Eu tinha entendido que você não era pra mim. Não que eu fosse melhor do que você, não é isso. Você só não merece o meu melhor, só isso. Merece a insanidade e o cativeiro, as correntes e os cadeados, bem como o chiado ensurdecedor da chantagem emocional perpétua e as máscaras que a acompanham de brinde, já que compactua com a crueldade a partir do momento que optou por omitir a única coisa que liberta e faz feliz: a verdade. Você não merece o que cabe no meu infinito e que, por tanto tempo eu insisti em transferir pra você.
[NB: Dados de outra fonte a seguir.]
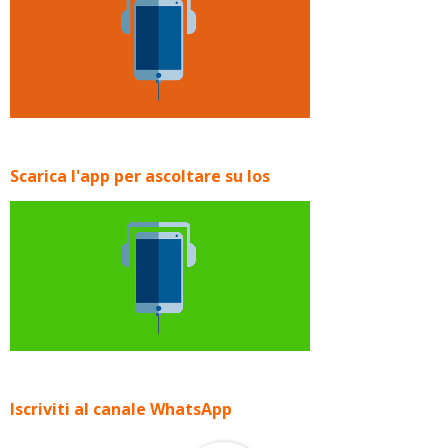
Scarica l'app per ascoltare su Ios
Iscriviti al canale WhatsApp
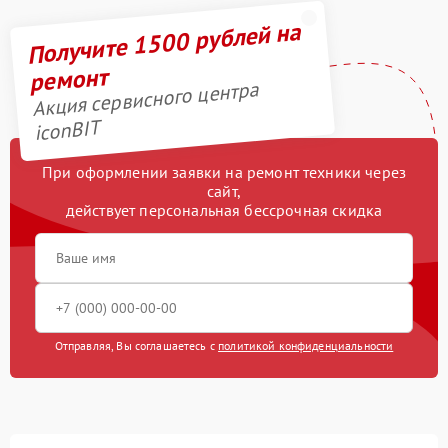
Получите 1500 рублей на
ремонт
Акция сервисного центра
iconBIT
При оформлении заявки на ремонт техники через
сайт,
действует персональная бессрочная скидка
Отправляя, Вы соглашаетесь с
политикой конфиденциальности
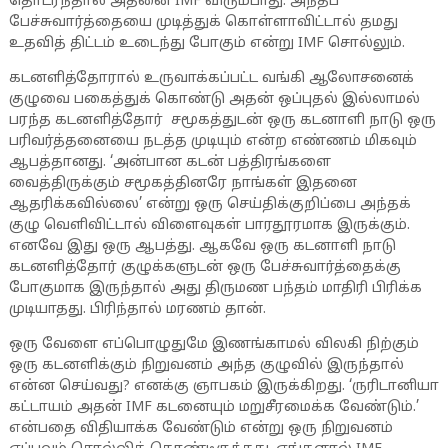
தொடர்ந்தால் அதனை IMF விரும்பாது. அந்தப்
பேச்சுவார்த்தையை முடித்துக் கொள்ளாவிட்டால் தமது
உதவித் திட்டம் உடைந்து போகும் என்று IMF சொல்லும்.
கடனளித்தோரால் உருவாக்கப்பட்ட வங்கி ஆலோசனைக்
குழுவை பகைத்துக் கொண்டு அதன் ஒப்புதல் இல்லாமல்
பரந்த கடனளித்தோர் சமூகத்துடன் ஒரு கடனாளி நாடு ஒரு
பரிவர்த்தனையை நடத்த முடியும் என்ற எண்ணம் மிகவும்
ஆபத்தானது. ‘அன்பான கடன் பத்திரங்களை
வைத்திருக்கும் சமூகத்தினரே நாங்கள் இதனை
ஆதரிக்கவில்லை’ என்று ஒரு செய்திக்குறிப்பை அந்தக்
குழு வெளிவிட்டால் விளைவுகள் பாரதூரமாக இருக்கும்.
எனவே இது ஒரு ஆபத்து. ஆகவே ஒரு கடனாளி நாடு
கடனளித்தோர் குழுக்களுடன் ஒரு பேச்சுவார்த்தைக்கு
போகுமாக இருந்தால் அது திருமண பந்தம் மாதிரி பிரிக்க
முடியாதது. பிரிந்தால் மரணம் தான்.
ஒரு வேளை எப்பொழுதுமே இணங்காமல் விலகி நிற்கும்
ஒரு கடனளிக்கும் நிறுவனம் அந்த குழுவில் இருந்தால்
என்ன செய்வது? எனக்கு ஞாபகம் இருக்கிறது. ‘ருரிடானியா
கட்டாயம் அதன் IMF கடனையும் மறுசீரமைக்க வேண்டும்.’
என்பதை விதியாக்க வேண்டும் என்று ஒரு நிறுவனம்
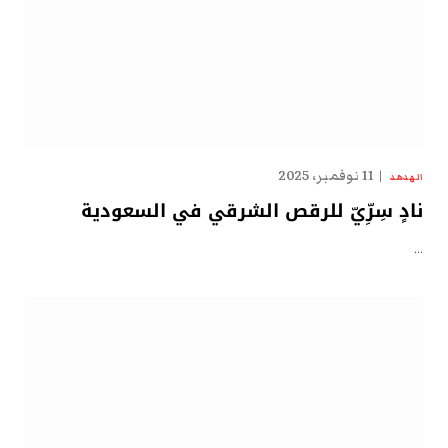
11 نوفمبر، 2025
الهدهد
نادٍ سِرِّيّ للرقص الشرقي في السعودية
…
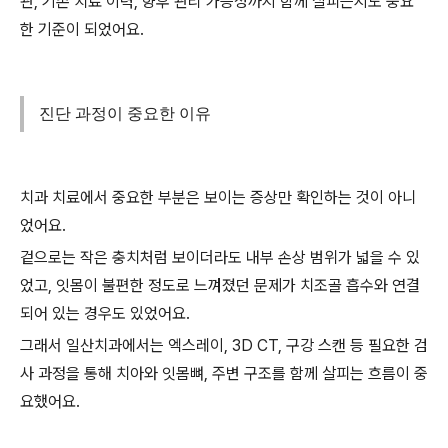
관, 기존 치료 이력, 향후 관리 가능성까지 함께 살피는지도 중요
한 기준이 되었어요.
진단 과정이 중요한 이유
치과 치료에서 중요한 부분은 보이는 증상만 확인하는 것이 아니
었어요.
겉으로는 작은 충치처럼 보이더라도 내부 손상 범위가 넓을 수 있
었고, 잇몸이 불편한 정도로 느껴졌던 문제가 치조골 흡수와 연결
되어 있는 경우도 있었어요.
그래서 일산치과에서는 엑스레이, 3D CT, 구강 스캔 등 필요한 검
사 과정을 통해 치아와 잇몸뼈, 주변 구조를 함께 살피는 흐름이 중
요했어요.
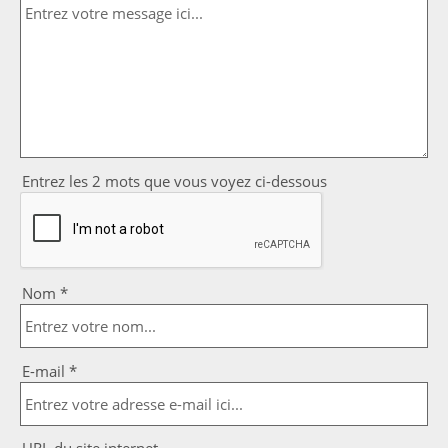
Entrez les 2 mots que vous voyez ci-dessous
Nom *
E-mail *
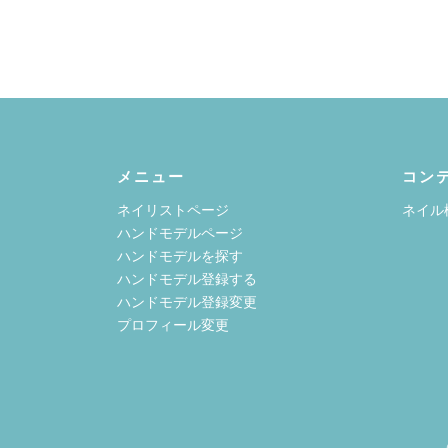
メニュー
コン
ネイリストページ
ネイル
ハンドモデルページ
ハンドモデルを探す
ハンドモデル登録する
ハンドモデル登録変更
プロフィール変更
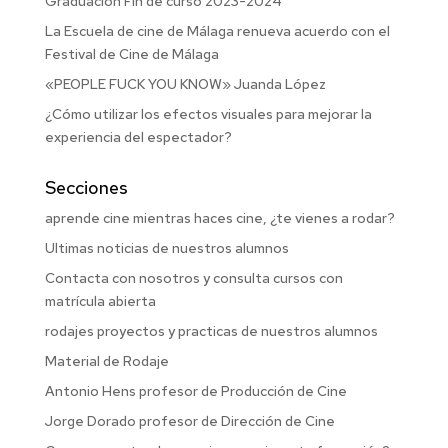
Graduación Fin de curso 2023-2024
La Escuela de cine de Málaga renueva acuerdo con el
Festival de Cine de Málaga
«PEOPLE FUCK YOU KNOW» Juanda López
¿Cómo utilizar los efectos visuales para mejorar la
experiencia del espectador?
Secciones
aprende cine mientras haces cine, ¿te vienes a rodar?
Ultimas noticias de nuestros alumnos
Contacta con nosotros y consulta cursos con
matrícula abierta
rodajes proyectos y practicas de nuestros alumnos
Material de Rodaje
Antonio Hens profesor de Producción de Cine
Jorge Dorado profesor de Dirección de Cine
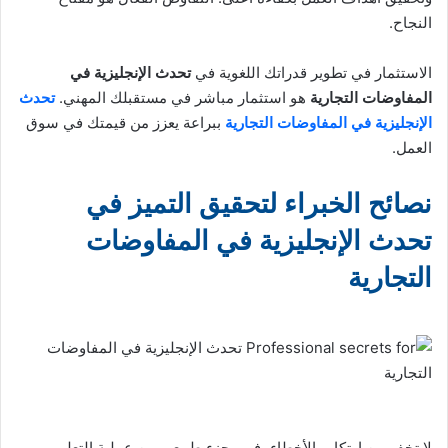
النجاح.
الاستثمار في تطوير قدراتك اللغوية في
تحدث الإنجليزية في
المفاوضات التجارية
هو استثمار مباشر في مستقبلك المهني.
تحدث
الإنجليزية في المفاوضات التجارية
ببراعة يعزز من قيمتك في سوق
العمل.
نصائح الخبراء لتحقيق التميز في
تحدث الإنجليزية في المفاوضات
التجارية
لا تخف من ارتكاب الأخطاء، فهي جزء طبيعي من عملية التعلم.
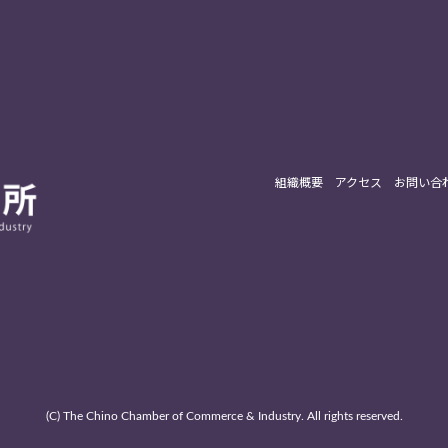
組織概要
アクセス
お問い合
(C) The Chino Chamber of Commerce & Industry. All rights reserved.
Aliás, o infinito não lhe cabe: a mesquinhez a qual você compartilha diariamente por meio de beijos, sexo e telefonemas só tende a te reduzir. Você é incapaz de gerir sua própria escolha, insistindo em outras paralelas. Você não sabe o que quer e muito menos quem é, ao contrário de mim que sei o suficiente o que quero e quem sou, pra me resumir aos seus resumos e rascunhos. Eu pensava que você era meu número, que você fazia o meu tipo, mas eu estava enganada. Eu sou do tipo que constrói arranha-céus de concreto e aquarela enquanto você prefere sujar as mãos com castelos de areia e água oxigenada barata. 

~ Mari Teixeira ~

quinta-feira, janeiro 10, 2013

Eu só queria te ver.


Se esse hoje amanhecesse bem no dia do seu aniversário, eu só ia querer te ver, já que não é mais possível amanhecer ao lado seu. De longe ou perto, errado ou certo, falante ou mudo, eu queria te ver. Mas se eu não pudesse fitar-te, ligaria, ainda que isso fosse desnecessário, inconsequente, idiota ou incoerente. Ainda que fosse impossível ouvir sua voz; eu só queria que você ouvisse a minha. Ainda que você não merecesse sequer minha lembrança, ou minha torcida, minhas melhores intenções e muito menos o meu sentir, só queria isso: te ver. Ainda que você se achasse, eu não me importaria em me perder, sobretudo se o labirinto em questão fosse você. Ainda que tudo tenha sido um sonho, e que eu não tenha sido pra você um terço sequer do que você foi pra mim, ainda que eu não aprenda nunca a dosear minha doação como eu aprendo na faculdade a dosear medicamentos, eu só queria te dizer que eu só queria te ver.

~  Mari Teixeira ~ 


segunda-feira, janeiro 07, 2013

Nove meses.


"Nove meses sem você.

Tempo de dar à luz à tua ausência 
gestada em mim, enfim..."

(Well Pires)

Nove meses sem você. E quando eu digo "sem", soletro cada letra com a alma e sinto minhas entranhas ressonarem com o peso literal que tal palavra traz. A impressão que tenho é de ausência total e perene mesmo, ainda que tenhamos nos trombado pelas esquinas da nossa existência nesse espaço de tempo. Nove meses de ausência. Uma ausência que carrega entranhada em si a intensidade de um nada proporcional ao amor que eu um dia senti por você. Tenho que te dizer: acho que você desaprendeu tanta coisa durante esse tempo! Desaprendeu a ser você, e arrisco dizer que anda mestre nesta arte da despersonificação - chego a acreditar que se tornou algo prazeroso e que esse coração que bate no seu peito não serve para nada além de bombear sangue. Você desaprendeu,  inclusive, a ficar. Ou teria sido eu que aprendi a deixar você ir? Não sei. Só sei que já faz nove meses que eu concebi tua ausência, e a gestei em meio a dores, lembranças, saudade e amor. Vi minha alma dilatar aos poucos, enquanto tudo isso crescia dentro de mim, nutridos por um não-sei-o-quê de esperança que se incorporou também à tudo que já foi citado. Agora é a hora. Do parto. Do partir. De te deixar partir. De me partir também. De repartir teus retalhos que impregnaram em mim, lançar fora teus resquícios. Não há mais o que esperar, não há mais o que gerar. É fim de jogo, meu amor. Início de vida. Minha vida. Nova vida.